● Source document
******

Separate builds for each CPU

Compilation targets

The term “cpu optimization” is usually rather confusing. It can be used in three different meanings:

  1. Compiler’s “target architecture”. An architecture, for which the compiler generates code. This architecture is selected by -march and -mtune compiler switches. -march allows the compiler to issue architecture specific instructions. It also enables the corresponding intrinsics. -mtune activates automatic optimizations (and vectorizations) of the code for the specified architecture.

    For example, if we specify -march=nehalem, then _mm_mul_ps intrinsic will become available (since it is a part SSE), but _mm256_mul_ps will not (it is from AVX set). If we specify -march=sandybridge, then both intrinsic will become available.

  2. “Host architecture”. An architecture of the CPU where we compile Krita on. In most of the cases this architecture doesn’t matter. If the compiler supports generation of instructions for a specific instruction set at all (e.g. AVX), then it will generate them on any host CPU, even the older one.

    Theoretically, you can instruct the compiler to build Krita for the “host architecture”, by passing -march=native -mtune=native, but it is not recommended, since it makes the binaries not portable.

    İpucu

    Back in 2012 Krita also had an option to compile for the “host architecture”. That option was removed later in favor of multiarch builds of the critical code.

  3. “User’s CPU architecture”. An architecture of the CPU where the user will run Krita on.

Obviously, we cannot tell in advance what CPU the user will run Krita on. We can detect CPU capabilities only when Krita actually starts on user’s device. Therefore we need to have multiple versions of the hot-path algorithms, prebuilt for each possible CPU architecture and select the optimal version on Krita startup.

Here is Krita we prebuild code for 7 most popular target instruction sets:

  1. SSE2 — basic 128-bit floating-point and integer arithmetic

  2. SSSE3 — SSE2 + several shuffle instructions

  3. SSE4.1 — SSSE3 + integer conversions and rounding instructions

  4. AVX — SSE4.1 + 256-bit floating-point (only!) arithmetic and shuffles

  5. AVX2+FMA — AVX + 256-bit integer arithmetic and fused-multiply-add (used a lot in compositioning code for implementation of lerp function)

Multiarch builds

There are two standard approaches for multiarch builds:

1. DLL-based approach

The easiest approach assumes that you build the same .dll or .so library multiple times, one for each supported architecture. Then, on application launch, you load the library that fits best to the current CPU. GNU ld also has some special features that allow automatically resolve symbols on a per-architecture basis. GNU libc uses this approach.

******

Keypoint text descriptions:
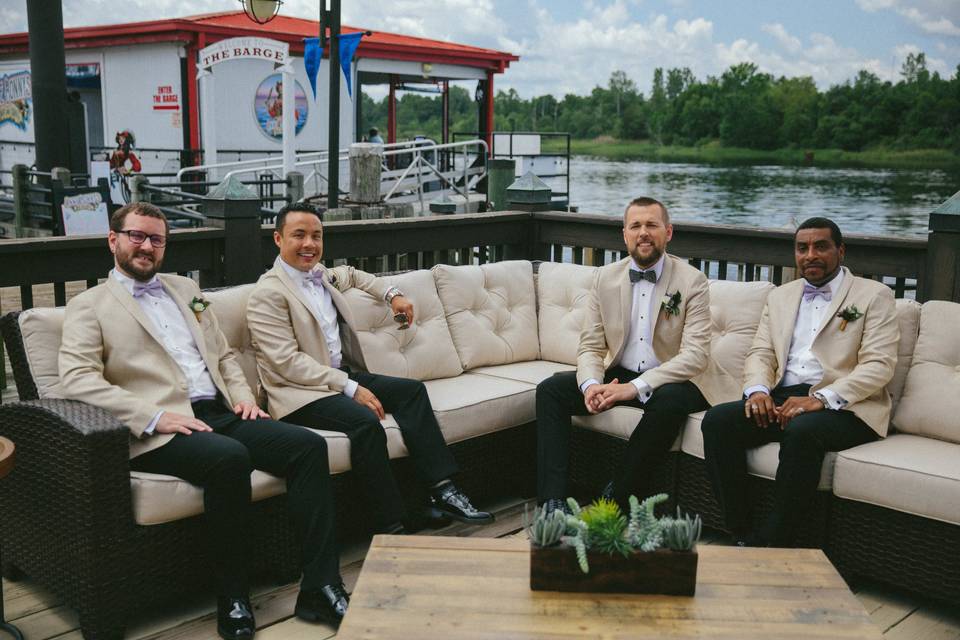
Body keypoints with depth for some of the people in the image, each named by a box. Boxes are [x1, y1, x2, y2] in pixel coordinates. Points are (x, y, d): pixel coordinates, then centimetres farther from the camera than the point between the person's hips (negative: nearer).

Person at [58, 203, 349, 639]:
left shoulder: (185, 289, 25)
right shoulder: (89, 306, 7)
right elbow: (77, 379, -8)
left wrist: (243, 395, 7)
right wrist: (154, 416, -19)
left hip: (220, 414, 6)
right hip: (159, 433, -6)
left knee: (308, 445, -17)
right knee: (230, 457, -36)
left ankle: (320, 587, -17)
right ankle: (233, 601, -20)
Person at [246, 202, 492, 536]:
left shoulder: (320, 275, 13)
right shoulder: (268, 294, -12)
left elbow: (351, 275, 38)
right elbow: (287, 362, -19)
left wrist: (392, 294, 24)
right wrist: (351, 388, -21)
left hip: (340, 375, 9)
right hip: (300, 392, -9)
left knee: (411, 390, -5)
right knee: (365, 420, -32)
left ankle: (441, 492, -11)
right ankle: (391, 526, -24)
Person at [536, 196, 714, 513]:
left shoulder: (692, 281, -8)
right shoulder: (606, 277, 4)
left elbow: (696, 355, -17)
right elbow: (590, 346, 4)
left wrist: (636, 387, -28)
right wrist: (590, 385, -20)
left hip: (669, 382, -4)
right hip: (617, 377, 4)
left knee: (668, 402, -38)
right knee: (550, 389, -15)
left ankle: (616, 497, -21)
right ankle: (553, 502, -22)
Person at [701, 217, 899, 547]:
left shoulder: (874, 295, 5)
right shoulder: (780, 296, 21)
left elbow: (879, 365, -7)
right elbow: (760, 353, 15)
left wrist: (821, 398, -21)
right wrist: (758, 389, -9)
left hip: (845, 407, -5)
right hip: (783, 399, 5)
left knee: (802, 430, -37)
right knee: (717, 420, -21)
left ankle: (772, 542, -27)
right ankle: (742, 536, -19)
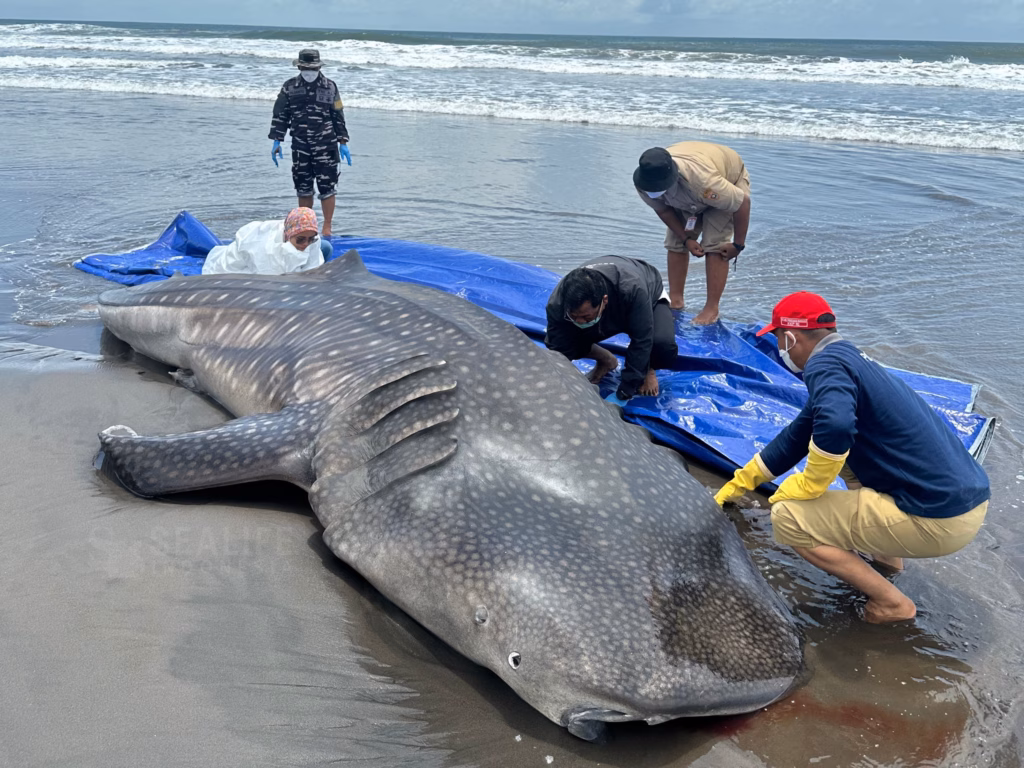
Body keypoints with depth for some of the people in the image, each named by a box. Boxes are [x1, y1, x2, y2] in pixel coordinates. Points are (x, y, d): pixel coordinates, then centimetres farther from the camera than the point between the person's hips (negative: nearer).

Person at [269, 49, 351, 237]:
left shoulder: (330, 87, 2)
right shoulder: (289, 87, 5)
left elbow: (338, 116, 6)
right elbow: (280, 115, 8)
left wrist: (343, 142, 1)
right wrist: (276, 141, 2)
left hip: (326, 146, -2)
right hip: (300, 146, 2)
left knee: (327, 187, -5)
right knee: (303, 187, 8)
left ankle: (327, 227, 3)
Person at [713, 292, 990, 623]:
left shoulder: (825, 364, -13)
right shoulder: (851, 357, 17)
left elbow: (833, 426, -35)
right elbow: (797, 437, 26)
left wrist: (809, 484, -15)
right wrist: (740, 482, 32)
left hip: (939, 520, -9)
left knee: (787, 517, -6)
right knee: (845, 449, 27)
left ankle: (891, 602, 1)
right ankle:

******

● Exercises to complete
1) In the text on separate builds for each CPU, why is building Krita with -march=native -mtune=native not recommended?
2) Continue the text on separate builds for each CPU from the point where it stops.

● Numbered answers
1) It makes the binaries not portable.

2)
Here in Krita we do not use this approach:

  • it causes too much code to be duplicated between the cloned libraries

  • relying on the linker features is not a portable approach

2. Template-based approach

In Krita we use a template based approach. It is very explicit and provides full control over how implementations are generated and selected.

Let’s consider an example of KoOptimizedPixelDataScalerU8ToU16. It is a simple class that provides optimized routines for converting pixels between uint8 and uint16 pixel formats. We use this class to increase precision of colorsmudge brush and avoid the well-known “color drift on low opacity” bug.

Firstly, we need to declare an abstract interface class that will be available to the user:

// file: KoOptimizedPixelDataScalerU8ToU16Base.h

class KRITAPIGMENT_EXPORT KoOptimizedPixelDataScalerU8ToU16Base
{
public:
    // ...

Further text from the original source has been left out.